Lo que todo el mundo quiere saber es qué va a ser diferente, así que vamos, sin anestesia, con las cosas que un fan de los noventa no creería ver jamás en un concierto de Guns N' Roses: una mujer en el escenario (la estupenda Melissa Reese), una versión de Pink Floyd (Wish you were here), y a Axl Rose algo falto de oxígeno.
Una vez pasado el shock de lo que no permanece, el público absolutamente transgeneracional -hay incluso bebés vestidos con camisetas de Use your Illusion I y II-, se funde en el disfrute de la banda, que lo apuesta todo a la épica y, no nos engañemos, a un enorme karaoke de sus grandes éxitos sin apenas concesiones. Desfilan casi todos los temas de Appetite for Destruction: Mr Brownstone, Welcome to the Jungle e incluso Rocket Queen. Aquí todo el mundo ha venido a corear canciones, Axl Rose lo sabe y por eso las canta todas exactamente igual que en el disco: desde el inicio con It's so Easy, a Sweet Child o'Mine, quizás uno de los mejores momentos del set, no hay un gorgorito o una guturalidad fuera de ritmo, lo que permite a las familias seguir acompasadamente el show.
No es el caso del propio Rose, al que ya vemos en Double Talking Jive -la quinta canción- coger aire como un pez boqueante. Rose, de buen registro vocal, sale menos airoso que el año pasado por las mismas fechas y obliga a que el dilatadísimo set se espacie con solos de guitarra reconocibles hasta como hilo de ascensor -Slash versionando El Padrino, Slash versionando Wish you were here-, y a la intervención de Duff McKagan, que no solamente ha hecho un pacto con el diablo sino que a ratos tiene un aire a David Bowie, si David Bowie estuviera vivo y se planteara tocar en Guns N' Roses. El músculo de la banda recae sobre ellos dos, que no abandonan el escenario en ningún momento.
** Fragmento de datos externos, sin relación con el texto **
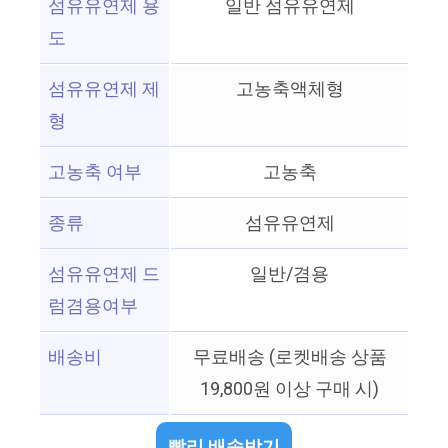
섬유유연제 용
일반 섬유유연제
도
섬유유연제 제
고농축액체형
형
고농축 여부
고농축
종류
섬유유연제
섬유유연제 드
일반/겸용
럼겸용여부
배송비
무료배송 (로켓배송 상품
19,800원 이상 구매 시)
빨리 배송받기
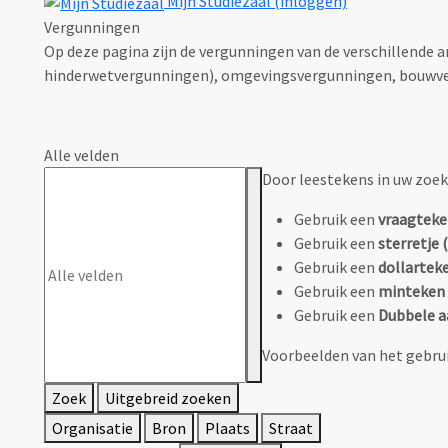
Mijn Studiezaal (inloggen)
Vergunningen
Op deze pagina zijn de vergunningen van de verschillende 
hinderwetvergunningen), omgevingsvergunningen, bouwve
Alle velden
Door leestekens in uw zoeko
Gebruik een
vraagteke
Gebruik een
sterretje (
Gebruik een
dollarteke
Gebruik een
minteken 
Gebruik een
Dubbele a
Voorbeelden van het gebrui
Zoek
Uitgebreid zoeken
Organisatie
Bron
Plaats
Straat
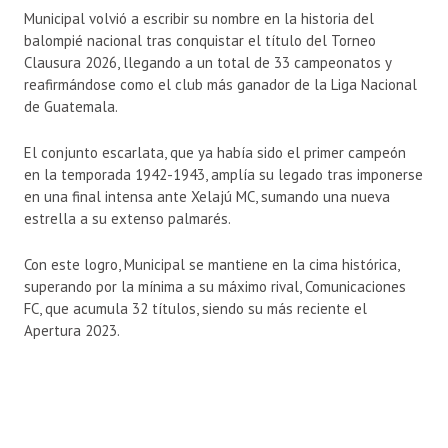
Municipal
volvió a escribir su nombre en la historia del
balompié nacional tras conquistar el título del Torneo
Clausura 2026, llegando a un total de 33 campeonatos y
reafirmándose como el club más ganador de la Liga Nacional
de Guatemala.
El conjunto escarlata, que ya había sido el primer campeón
en la temporada 1942-1943, amplía su legado tras imponerse
en una final intensa ante
Xelajú MC
, sumando una nueva
estrella a su extenso palmarés.
Con este logro, Municipal se mantiene en la cima histórica,
superando por la mínima a su máximo rival,
Comunicaciones
FC
, que acumula 32 títulos, siendo su más reciente el
Apertura 2023.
El público es entusiasta y se crece con Paradise City, agradece Black Hole Sun, de Soundgarden, e incluso aguanta estoicamente Coma, la traslación de nueve minutos del cerebro paranoide de Rose. Y todo para corear baladas y temas épicos de adolescencia, los mismos que la última vez, pero ya sin la novedad. Quizás por eso falla la energía, y a partir de la segunda hora apenas hay manos en alto. Aún así, Guns N' Roses mantienen en pie a los suyos. Si la última vez fue dignamente, esta vez ya con cierta sensación de momento exprimido. Pero ahí siguen.